FILE PHOTO: European Union High Representative for Bosnia and Herzegovina Christian Schmidt speaks during the handover ceremony in Sarajevo, Bosnia and Herzegovina August 2, 2021. REUTERS/Dado Ruvic/File Photo

Bosnia's international peace envoy said he supported electoral reform that would bring the country closer to European Union standards, and hoped for an agreement on such changes ahead of elections in October next year.

The country's three ethnic groups - Croats, Muslims and Serbs - are still divided by religion, tribal identity and politics 25 years after a U.S-brokered peace deal ended a war that killed 100,000. Its political system is paralysed.
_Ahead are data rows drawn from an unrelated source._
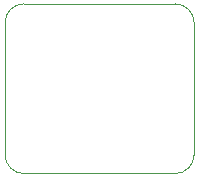
<source format=gbr>
%TF.GenerationSoftware,KiCad,Pcbnew,(5.1.8)-1*%
%TF.CreationDate,2022-07-09T12:20:42+10:00*%
%TF.ProjectId,ICSP_edge_adapter,49435350-5f65-4646-9765-5f6164617074,rev?*%
%TF.SameCoordinates,Original*%
%TF.FileFunction,Profile,NP*%
%FSLAX46Y46*%
G04 Gerber Fmt 4.6, Leading zero omitted, Abs format (unit mm)*
G04 Created by KiCad (PCBNEW (5.1.8)-1) date 2022-07-09 12:20:42*
%MOMM*%
%LPD*%
G01*
G04 APERTURE LIST*
%TA.AperFunction,Profile*%
%ADD10C,0.050000*%
%TD*%
G04 APERTURE END LIST*
D10*
X93726000Y-41960800D02*
X93725181Y-53161381D01*
X95300800Y-54737000D02*
G75*
G02*
X93725181Y-53161381I0J1575619D01*
G01*
X108153200Y-54737000D02*
X95300800Y-54737000D01*
X109728819Y-53161381D02*
X109728000Y-41961619D01*
X95301619Y-40385181D02*
X108152381Y-40386000D01*
X109728819Y-53161381D02*
G75*
G02*
X108153200Y-54737000I-1575619J0D01*
G01*
X108152381Y-40386000D02*
G75*
G02*
X109728000Y-41961619I0J-1575619D01*
G01*
X93726000Y-41960800D02*
G75*
G02*
X95301619Y-40385181I1575619J0D01*
G01*
M02*

</source>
"It would be good if it (the change of the election law) happens in time before the election in October 2022," the international high representative in Bosnia, Christian Schmidt, told Reuters, referring to changes towards equal and democratic rights for all citizens.

"Rulings of the European Court of Human Rights have not been implemented - such as the famous Sejdic-Finci ruling which states that it cannot be that someone who does identify neither as Croat, Serb or Bosniak cannot stand for election as president. This has to be changed," Schmidt said.

His office oversees the implementation of the 1995 Dayton peace agreement that ended Bosnia's 1992-95 war. Schmidt, a former German minister, noted that the current law does not fulfil international requirements, including court rulings.

Commenting on Bosnian Croats' complaints that the law does not guarantee equal representation to all three constituent ethnicities in Bosnia - Croats, Serbs and Bosniaks - Schmidt referred to the Dayton agreement which created two entities, one comprising Bosniaks and Croats, the other the Serbs.

"The Dayton agreement states very clearly that there is no third entity, and that's the basis for my work," he said. "As for how to reflect regional or ethnic specifics in this law: That's a task for those working on the new law."

Bosnia's three communities have frequently been at odds in recent years.